It was pulsating, it was exciting. It offered intrigue and drama.

But ultimately it was a plotline Celtic have seen already this season.

Two goals to the good and a visiting team fighting to draw breath.

It should have been a glory night for Celtic under the bright floodlights on a crisp autumnal evening.

Instead, they were left to rue one rush of blood to the head that stained so much of the good work that had gone before it.

For the first 43 minutes of this game Ronny Deila’s side were excellent.

But that was before Efe Ambrose opted to make life interesting and it all began to unravel.

Reminded before the game that “we are in here for you, be out there for us,” by a massive Green Brigade banner, the Hoops players had put in a mature and confident display that earned them a solid 2-0 lead and had Fenerbahce cowed.

Yet, out of nothing Ambrose’s clumsy backward header gave the Turks a lifeline that the majority of their first-half play had not suggested.

With a slack backwards header that was never going to do anything other than leave Craig Gordon hideously exposed, substitute Fernandao nipped in to exploit the mistake and Celtic’s one moment of madness was duly punished.

It meant that Celtic headed into the break with heads bowed rather than chests out.

It was Fenerbahce who emerged from the break having scented blood and within three minutes of the restart all that good work of the opening half was undone.

Nani’s corner was bulleted by Fernandao past Gordon and suddenly the momentum was all with the visitors.

It has been the Achilles heel of Celtic’s season,an inability to stay focused at a set-piece coupled with a tendency to allow teams to slither off the hook when they ought to have been dead and buried.

Ronny Deila’s team were guilty of it against Malmo to great cost and those same frailties were exposed again against Fenerbahce.

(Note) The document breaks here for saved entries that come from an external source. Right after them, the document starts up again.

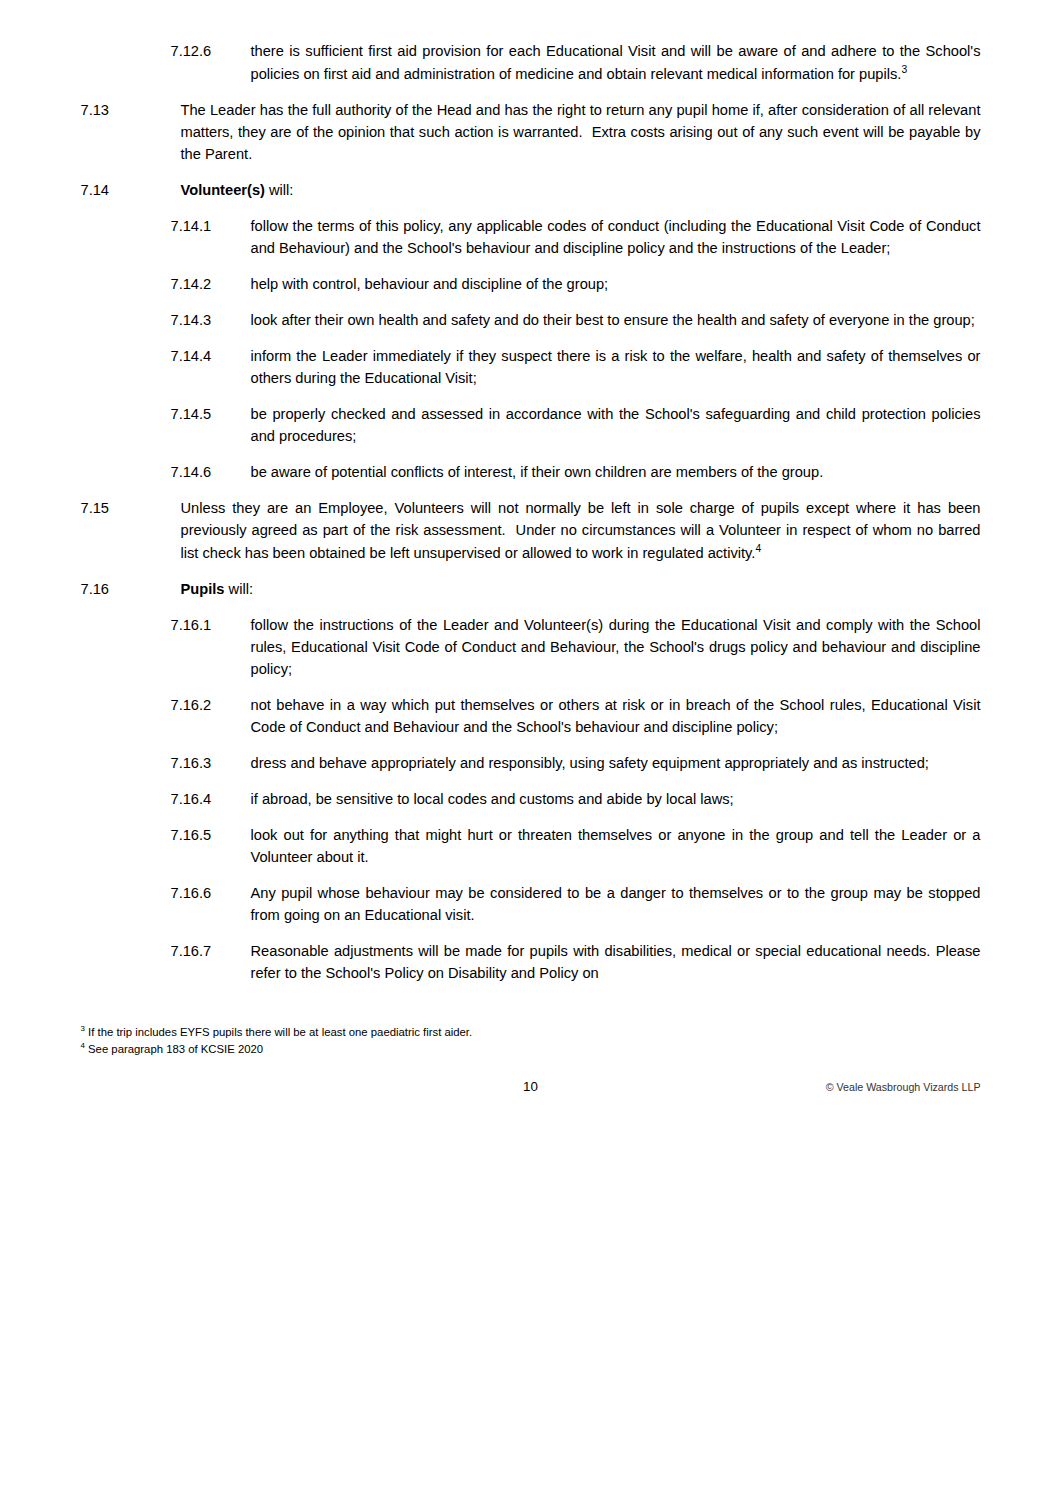7.12.6
there is sufficient first aid provision for each Educational Visit and will be aware of and adhere to the School's policies on first aid and administration of medicine and obtain relevant medical information for pupils.3
7.13
The Leader has the full authority of the Head and has the right to return any pupil home if, after consideration of all relevant matters, they are of the opinion that such action is warranted. Extra costs arising out of any such event will be payable by the Parent.
7.14
Volunteer(s) will:
7.14.1
follow the terms of this policy, any applicable codes of conduct (including the Educational Visit Code of Conduct and Behaviour) and the School's behaviour and discipline policy and the instructions of the Leader;
7.14.2
help with control, behaviour and discipline of the group;
7.14.3
look after their own health and safety and do their best to ensure the health and safety of everyone in the group;
7.14.4
inform the Leader immediately if they suspect there is a risk to the welfare, health and safety of themselves or others during the Educational Visit;
7.14.5
be properly checked and assessed in accordance with the School's safeguarding and child protection policies and procedures;
7.14.6
be aware of potential conflicts of interest, if their own children are members of the group.
7.15
Unless they are an Employee, Volunteers will not normally be left in sole charge of pupils except where it has been previously agreed as part of the risk assessment. Under no circumstances will a Volunteer in respect of whom no barred list check has been obtained be left unsupervised or allowed to work in regulated activity.4
7.16
Pupils will:
7.16.1
follow the instructions of the Leader and Volunteer(s) during the Educational Visit and comply with the School rules, Educational Visit Code of Conduct and Behaviour, the School's drugs policy and behaviour and discipline policy;
7.16.2
not behave in a way which put themselves or others at risk or in breach of the School rules, Educational Visit Code of Conduct and Behaviour and the School's behaviour and discipline policy;
7.16.3
dress and behave appropriately and responsibly, using safety equipment appropriately and as instructed;
7.16.4
if abroad, be sensitive to local codes and customs and abide by local laws;
7.16.5
look out for anything that might hurt or threaten themselves or anyone in the group and tell the Leader or a Volunteer about it.
7.16.6
Any pupil whose behaviour may be considered to be a danger to themselves or to the group may be stopped from going on an Educational visit.
7.16.7
Reasonable adjustments will be made for pupils with disabilities, medical or special educational needs. Please refer to the School's Policy on Disability and Policy on
3 If the trip includes EYFS pupils there will be at least one paediatric first aider.
4 See paragraph 183 of KCSIE 2020
10 © Veale Wasbrough Vizards LLP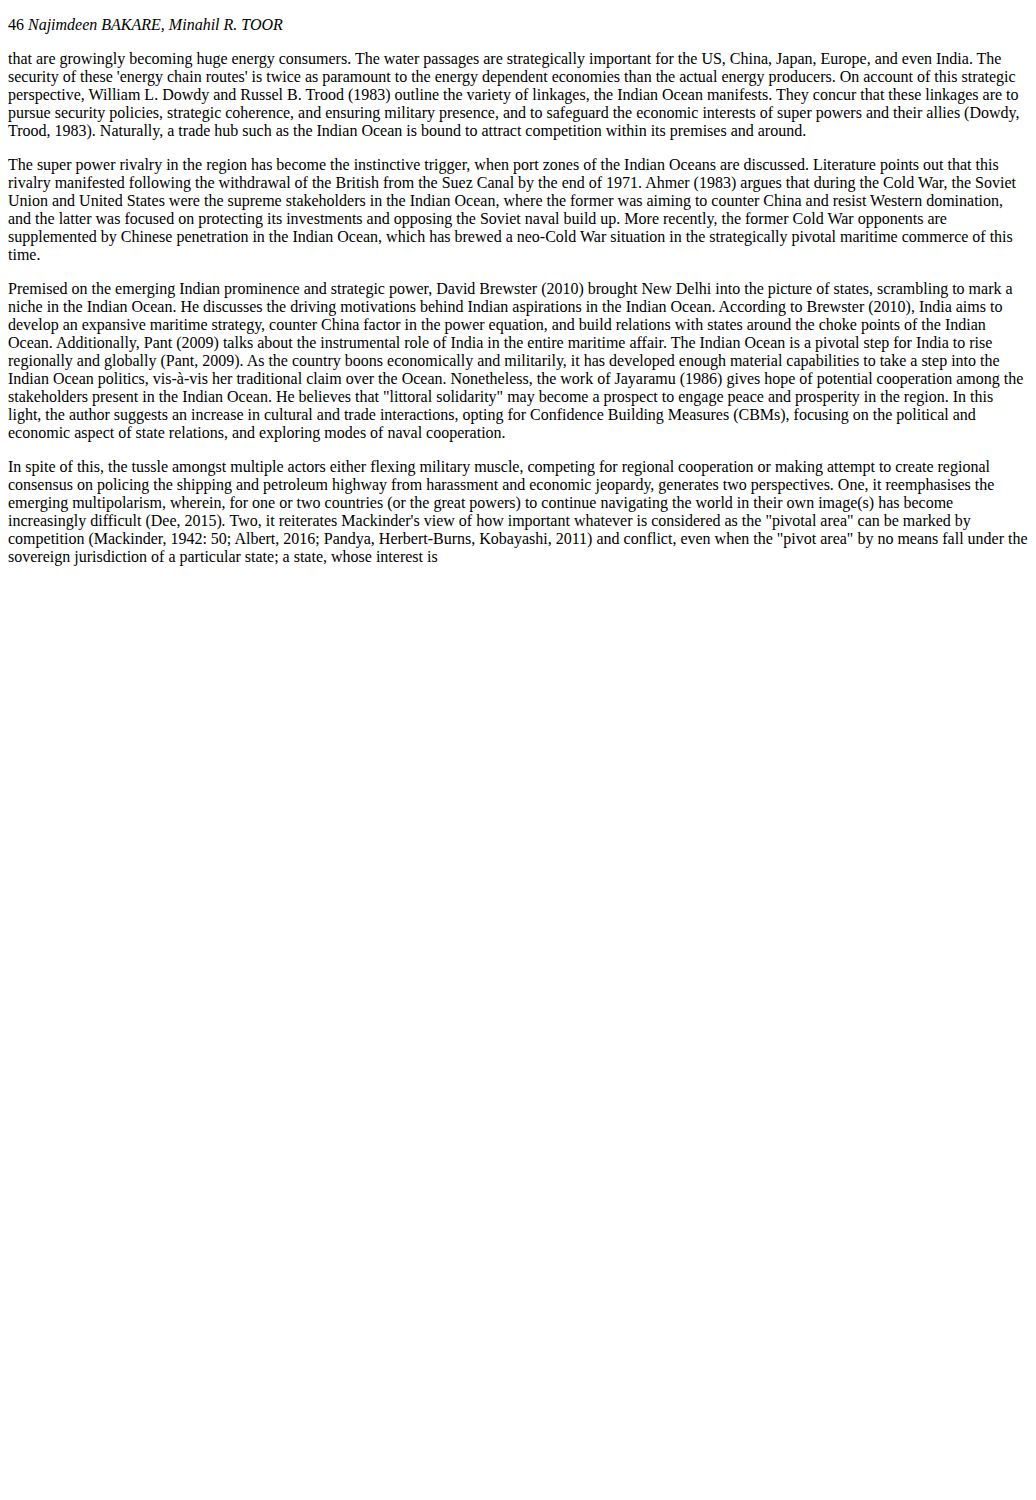46 Najimdeen BAKARE, Minahil R. TOOR
that are growingly becoming huge energy consumers. The water passages are strategically important for the US, China, Japan, Europe, and even India. The security of these 'energy chain routes' is twice as paramount to the energy dependent economies than the actual energy producers. On account of this strategic perspective, William L. Dowdy and Russel B. Trood (1983) outline the variety of linkages, the Indian Ocean manifests. They concur that these linkages are to pursue security policies, strategic coherence, and ensuring military presence, and to safeguard the economic interests of super powers and their allies (Dowdy, Trood, 1983). Naturally, a trade hub such as the Indian Ocean is bound to attract competition within its premises and around.
The super power rivalry in the region has become the instinctive trigger, when port zones of the Indian Oceans are discussed. Literature points out that this rivalry manifested following the withdrawal of the British from the Suez Canal by the end of 1971. Ahmer (1983) argues that during the Cold War, the Soviet Union and United States were the supreme stakeholders in the Indian Ocean, where the former was aiming to counter China and resist Western domination, and the latter was focused on protecting its investments and opposing the Soviet naval build up. More recently, the former Cold War opponents are supplemented by Chinese penetration in the Indian Ocean, which has brewed a neo-Cold War situation in the strategically pivotal maritime commerce of this time.
Premised on the emerging Indian prominence and strategic power, David Brewster (2010) brought New Delhi into the picture of states, scrambling to mark a niche in the Indian Ocean. He discusses the driving motivations behind Indian aspirations in the Indian Ocean. According to Brewster (2010), India aims to develop an expansive maritime strategy, counter China factor in the power equation, and build relations with states around the choke points of the Indian Ocean. Additionally, Pant (2009) talks about the instrumental role of India in the entire maritime affair. The Indian Ocean is a pivotal step for India to rise regionally and globally (Pant, 2009). As the country boons economically and militarily, it has developed enough material capabilities to take a step into the Indian Ocean politics, vis-à-vis her traditional claim over the Ocean. Nonetheless, the work of Jayaramu (1986) gives hope of potential cooperation among the stakeholders present in the Indian Ocean. He believes that "littoral solidarity" may become a prospect to engage peace and prosperity in the region. In this light, the author suggests an increase in cultural and trade interactions, opting for Confidence Building Measures (CBMs), focusing on the political and economic aspect of state relations, and exploring modes of naval cooperation.
In spite of this, the tussle amongst multiple actors either flexing military muscle, competing for regional cooperation or making attempt to create regional consensus on policing the shipping and petroleum highway from harassment and economic jeopardy, generates two perspectives. One, it reemphasises the emerging multipolarism, wherein, for one or two countries (or the great powers) to continue navigating the world in their own image(s) has become increasingly difficult (Dee, 2015). Two, it reiterates Mackinder's view of how important whatever is considered as the "pivotal area" can be marked by competition (Mackinder, 1942: 50; Albert, 2016; Pandya, Herbert-Burns, Kobayashi, 2011) and conflict, even when the "pivot area" by no means fall under the sovereign jurisdiction of a particular state; a state, whose interest is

The Europa League campaign is an opportunity for redemption of some sorts if they can get acquit themselves well in what is shaping up to be an intriguing group, but the sloppiness at this level is never going to leave them unscathed.

Having shipped two quick goals either side of the break, Celtic played as though they were performing on quicksand.

By contrast, Fenerbahce were rejuvenated and Celtic found themselves pinned in their own half as the Turks launched wave after wave of attack.

At one stage Gordon was forced to block a Diego attempt with his legs as Celtic desperately clawed for some composure.

Yet, while Deila will rue the unforced mistake that saw his team allow the points to slide from their grasp, there were positives to draw from some aspects of the night.

Kieran Tierney, just 18, was given the nod at left-back due to the suspension of Emilio Izaguirre and was not overawed by the occasion.

The teenager put in a solid display against the streetwise feet of Nani and was not afraid to get forward at times to offer a level of support.

The two best Celtic performers, though, were in the middle of the park. Scott Brown has had an indifferent start to the campaign after playing through a hamstring injury but he was at his best against Fenerbahce, snapping at the heels and breaking up play whenever required.

Nir Bitton, surely the next player to attract the Premiership cheque, also put in an exemplary shift and had a key role in teeing up Celtic’s second goal of the night.

It was the Israeli internationalist who sent James Forrest scampering down the flank before his ball into the box was lashed high into the net by Kris Commons.

Just four minutes earlier, with his first sniff of a chance, Leigh Griffiths had pot Celtic ahead.

Commons’ deep corner had prompted a cracker of a save from Fenerbahce keeper Fabiano after Mikael Lustig had connected but Griffiths, with the deft reflexes of a poacher, was quick to pounce and boot the ball high into the net.

Such was the confidence of Celtic at this stage that Commons could nutmeg Robin van Persie in a clever jink on the touchline. The Celtic player received an elbow in the face for his cheek, not that whistler Kenn Hansen nor his assistant caught sight of.

The second period was a different story. Slowly Celtic began to trouble Fenerbahce again and with a series of corners in the latter stages they worried their hosts. Celtic pushed for a late winner, but there was no dramatic twist in the tale.